# 6/24 Pensacola Report



## rauber (Oct 10, 2007)

we left harbor view marine 6 am on frenchy's boat blueprint. weather was beautiful and we hit the first bottom spots around 0830. drifted our numbers and worked our way from the southwest edge to the northeast. after catching some mingos a just legal aj, a couple of nice kings, a scamp and a 5 ft bull shark we decided to try some 300 plus feet spots. i stopped butterfly jigging because every drop resulted in a king hookup and the risk of losing the jig. on the way there we spotted some bobos and i hooked one on a popper. just when i got him close to the boat a 6+ ft hammerhead shark came from under the boat and ate my bobo. i could resist and snagged the shark with the lose popper. 30 sec later the shark got some nice jewelery. first deep spot taylor caught the first on the tilefish. we decided to switch to cut bobo and we ended up with 8 golden tilefish, a scamp and a ?bigeye?.



















Onthe way back i got a nice gag on one of those cheap gbbt "butterflyjigs" and some more mingos and porgies.

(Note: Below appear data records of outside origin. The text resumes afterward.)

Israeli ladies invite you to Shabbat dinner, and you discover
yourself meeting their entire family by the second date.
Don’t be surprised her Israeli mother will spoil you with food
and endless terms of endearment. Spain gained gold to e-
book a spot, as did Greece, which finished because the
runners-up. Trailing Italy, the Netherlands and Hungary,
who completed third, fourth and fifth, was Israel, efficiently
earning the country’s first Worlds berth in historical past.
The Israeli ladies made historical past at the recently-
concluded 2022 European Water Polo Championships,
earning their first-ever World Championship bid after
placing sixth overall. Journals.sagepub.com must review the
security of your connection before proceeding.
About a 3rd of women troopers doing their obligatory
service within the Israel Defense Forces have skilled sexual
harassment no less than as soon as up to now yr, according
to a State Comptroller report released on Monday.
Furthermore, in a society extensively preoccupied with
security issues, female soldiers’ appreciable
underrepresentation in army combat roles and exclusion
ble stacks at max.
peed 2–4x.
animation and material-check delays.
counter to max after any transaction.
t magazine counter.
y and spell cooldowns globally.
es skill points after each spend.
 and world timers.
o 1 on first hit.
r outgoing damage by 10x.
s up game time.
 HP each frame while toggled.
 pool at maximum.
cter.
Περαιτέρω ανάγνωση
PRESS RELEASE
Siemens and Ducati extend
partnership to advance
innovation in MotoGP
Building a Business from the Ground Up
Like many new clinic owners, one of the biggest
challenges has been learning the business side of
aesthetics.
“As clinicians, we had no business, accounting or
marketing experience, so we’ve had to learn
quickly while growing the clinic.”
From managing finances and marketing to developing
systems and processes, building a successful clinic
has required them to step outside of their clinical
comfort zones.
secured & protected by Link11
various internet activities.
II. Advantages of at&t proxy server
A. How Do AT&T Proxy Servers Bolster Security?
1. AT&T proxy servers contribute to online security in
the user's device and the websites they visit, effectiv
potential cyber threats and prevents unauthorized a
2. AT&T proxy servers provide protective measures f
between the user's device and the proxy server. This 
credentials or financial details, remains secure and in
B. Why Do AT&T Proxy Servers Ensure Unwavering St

Emanuel got one of two chicken mahis. on the way home we tried to get some red snappers but i think the are already extinct. so we arrived home around 1900. it was a great trip with really nice people and a good catch.










fergie


----------



## bluffman2 (Nov 22, 2007)

nice report and it was nice meeting the blueprint crew at the dockat the bill hargeaves tourney...


----------



## [email protected] (Oct 4, 2007)

way to go guys. hate i missed going this trip. at least i know where i left my gut bucket..:bowdown


----------



## mpmorr (Oct 3, 2007)

Great report, that looks like a heck of a day to be out there.:clap


----------



## Get'n Wade (Oct 28, 2007)

Thas a nice mess of fish!:bowdown


----------



## recess (Oct 8, 2007)

Nice haul of fish. I am sure a great day had by all.:bowdown:takephoto


----------



## Ocean Man (Sep 27, 2007)

Nice box of fish, congrats.


----------



## Heller High Water (Nov 1, 2007)

Those are some sweet fish. The big eye is awesome. :bowdown


----------



## bellafishing (Oct 1, 2007)

Nice work fellas!! How deep were you for the tilefish?

Bob


----------



## YakAttack (Oct 8, 2007)

Nice looking fish. You guys know catchsome of everything to keep it interesting. Looks like a great day to be on the water. :clap


----------



## jaster (Oct 7, 2007)

Sweet catch and nice report. My ? is how long will that battery hold a charge sitting on the ground? Or is it an old myth that they loose charge more rapidlywhile sitting on the ground.


----------



## rauber (Oct 10, 2007)

we were drifting in 300 feet of water, but it was still a long way to crank em all the way up....


----------



## wirenut (Sep 30, 2007)

Nice mess


----------